結論 本件審判の請求は、成り立たない。 
理由 1.手続の経緯
本願は,平成13年5月2日の出願であって,平成22年9月7日付けの拒絶理由通知に対して同年11月15日付けで手続補正がなされたが,平成23年9月13日付けで拒絶査定がなされ,同年12月26日に拒絶査定不服審判の請求がなされるとともに手続補正がなされ,平成24年10月10日付けの審尋に対して同年12月12日付けで回答書が提出され,平成25年1月28日付けの当審の拒絶理由通知に対して同年4月1日付けで意見書が提出されたものである。

2.本願発明
本願の請求項1に係る発明(以下,「本願発明」という。)は,平成23年12月26日付けの手続補正書により補正された特許請求の範囲の請求項1に記載された事項により特定される次のとおりのものである。

「【請求項1】
注文商品を配送する際の送付伝票に付された,配送途中における所在を追跡するために用いる識別情報を,記憶装置に格納したコンピュータ端末が実行する,注文商品の所在追跡のための識別情報を送信する方法であって,
前記コンピュータ端末は,
発注者端末からネットワークを介して送られた注文商品を特定するための情報と注文個数とを含む電子メールを受信した場合に,その電子メールから注文商品を特定するための情報と注文個数とを抽出し,商品の在庫数を管理する在庫数管理システムに対して前記抽出された注文商品を特定するための情報と注文個数を通知することによって,注文商品の在庫数の有無を問い合わせ,
在庫数管理システムから在庫数がある旨の応答が得られた場合に,前記識別情報を前記記憶装置から読み出し,注文商品の配送先に付与されている電子メールアドレスに対して,注文商品の配送途中における所在を追跡するために用いられる該識別情報であって,該注文商品に貼り付けられる送付伝票に印刷されている識別情報と同一の識別情報を含む電子メールを送信する,
注文商品の所在追跡のための識別情報を送信する方法。」

3.引用例
(1)引用例1の記載事項及び引用例1発明
当審で通知した拒絶理由において引用した「木村岳史 外1名,流行る電子商店 ECで成功した40社のノウハウを集大成 -Part3[受発注・物流]電話やFAXよりずっと便利 早くて簡単に商品が届く-,日経マルチメディア,日経BP社,1998年 3月15日,第33号,pp.52-57」(以下,「引用例1」という。)には,図面とともに,次の(ア)?(ウ)の事項が記載されている。(下線は関連する箇所を示すために当審において付加したものである。)

* _記録データ_
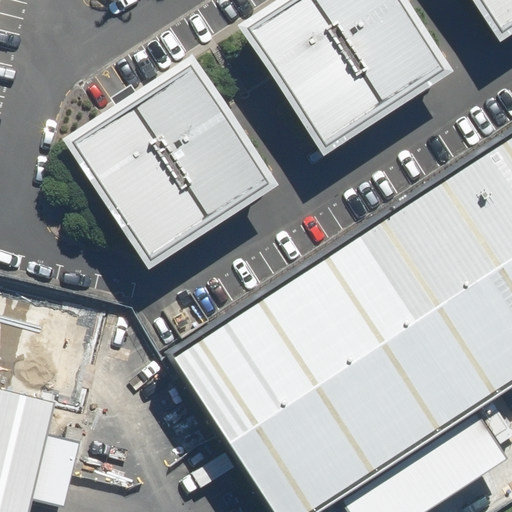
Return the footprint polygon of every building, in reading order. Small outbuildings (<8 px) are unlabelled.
[(456,66),(412,0),(283,0),(249,23),(332,148),(456,66)] [(511,30),(511,0),(478,0),(503,37),(511,30)] [(280,179),(197,54),(72,136),(156,261),(280,179)] [(511,134),(176,356),(280,511),(322,511),(344,498),(353,511),(423,511),(508,456),(477,410),(511,386),(511,134)] [(15,511),(47,378),(0,367),(0,511),(15,511)]
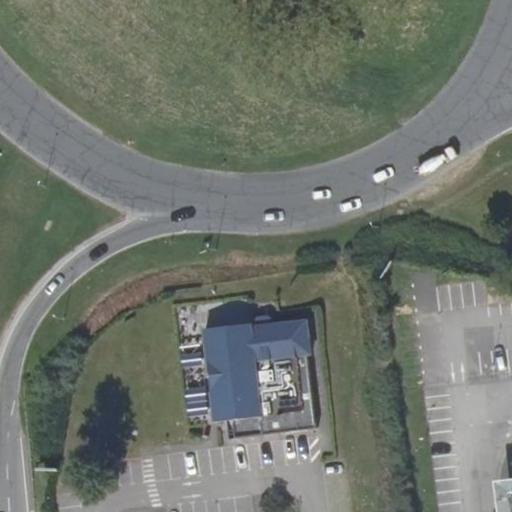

* _課題_
(1) 審決の原文のうち、「結論 本件審判の請求は、成り立たない。」で始まり「見書が提出されたものである。」で終わる部分を、「回答書」を「応答書」に置き換えて書き直してください。
(2) 審決の原文によると、本願はいつ出願されましたか。
(3) 審決の原文を、示されている最後の文の後から書き継いでください。

* _解答_
(1)
結論 本件審判の請求は、成り立たない。 
理由 1.手続の経緯
本願は,平成13年5月2日の出願であって,平成22年9月7日付けの拒絶理由通知に対して同年11月15日付けで手続補正がなされたが,平成23年9月13日付けで拒絶査定がなされ,同年12月26日に拒絶査定不服審判の請求がなされるとともに手続補正がなされ,平成24年10月10日付けの審尋に対して同年12月12日付けで応答書が提出され,平成25年1月28日付けの当審の拒絶理由通知に対して同年4月1日付けで意見書が提出されたものである。

(2) 平成13年5月2日

(3)
(ア)「貨物追跡サービスが威力を発揮
一方で,国内でも物流会社による貨物追跡サービスが次々に始まった(前ぺージの画面3-3)。このサービスを活用すれば,個人商店であっても,デルと同様,ユーザーのサポート体制を強化することが可能になる。
物流各社の貨物追跡サービスは,各社のホームページでユーザーが宅配便の送り状の伝票番号を入力すると,その荷物が出荷済みか,配送中か,到着したのかが瞬時にわかるというもの。この種のサービスは96年に西濃運輸が開始したのに続き,98年に入ってヤマト運輸,日本通運などの大手物流会社が相次いだ。」(第54頁左欄第4行?同頁中欄第3行)

(イ)「日通のサービスを活用しているのが,傘屋の「心斎橋みや竹」である。同店は以前からホームページ上で誕生日プレゼントなどの期日指定の注文に対して「発送準備」「発送済み」といった簡単な状況を知らせていた。これに日通のサービスを組み合わせることで,ギフトとして傘を送った相手に商品が届いたかどうかまでをユーザー側で確認できるようになった。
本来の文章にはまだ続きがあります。